Tools & SDKs

The essential Python ecosystem for building production LLM applications.

OpenAI SDK: Official Python client for GPT-4o and o-series models. Also works with any OpenAI-compatible endpoint (Ollama, vLLM, Groq).
Anthropic SDK: Official client for Claude models. Includes streaming, tool use, vision, and document handling. Async support via AsyncAnthropic.
Pydantic v2: Type validation and serialization. Define data shapes; Pydantic validates LLM outputs against them and provides clear error messages for retries.
Instructor: Wraps any LLM SDK with automatic Pydantic validation and retry logic. Converts structured output from "hard" to "trivial."
LangChain / LlamaIndex: Higher-level frameworks for chains, agents, RAG pipelines. Useful for prototyping; prefer direct SDK calls in production for control.
vLLM: High-throughput inference server for open-source models. PagedAttention enables 20–30× higher throughput than naive batching.

Starter installation

pip install anthropic openai pydantic instructor tiktoken python-dotenv

Complete working example — fault classification pipeline

End-to-end: fault log → structured diagnosis

import os
from pydantic import BaseModel, Field
from typing import Literal
import instructor
import anthropic

class FaultReport(BaseModel):
    fault_codes: list[str] = Field(description="OBD-II codes found")
    bucket: Literal["Cylinder Issues", "Turbo", "Bad Sensor", "Unknown"]
    root_cause: str = Field(description="Most likely root cause in one sentence")
    confidence: float = Field(ge=0.0, le=1.0)
    action: str = Field(description="Recommended next action")
    reasoning: str = Field(description="Step-by-step diagnostic reasoning")

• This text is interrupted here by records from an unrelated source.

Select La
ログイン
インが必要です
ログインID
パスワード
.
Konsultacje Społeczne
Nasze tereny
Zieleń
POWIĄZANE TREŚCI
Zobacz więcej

client = instructor.from_anthropic(anthropic.Anthropic())

SYSTEM = """You are an expert diesel engine fault analyst. Analyze fault logs step by step. 
Always explain your reasoning before classifying. Use OBD-II knowledge and cross-reference symptoms."""

def diagnose(fault_log: str) -> FaultReport:
    return client.messages.create(
        model="claude-sonnet-4-5",
        max_tokens=1024,
        system=SYSTEM,
        messages=[{"role": "user", "content": fault_log}],
        response_model=FaultReport,
    )

# Example usage
report = diagnose("""
P0303: Cylinder 3 misfire (count: 142 in last 10min)
Exhaust temp sensor 3: +47°C above baseline
Fuel trim bank 1: +9.2% (long term)
Engine hours: 8,423
Last service: 7,900h (spark plugs replaced)
""")

print(f"Bucket: {report.bucket}")
print(f"Confidence: {report.confidence:.0%}")
print(f"Root cause: {report.root_cause}")
print(f"Action: {report.action}")

Next steps

Now that you have the foundations: explore agentic patterns (tool use, multi-agent), RAG for knowledge augmentation, and evals for measuring prompt quality systematically. The real leverage is in measuring your prompts, not just writing them.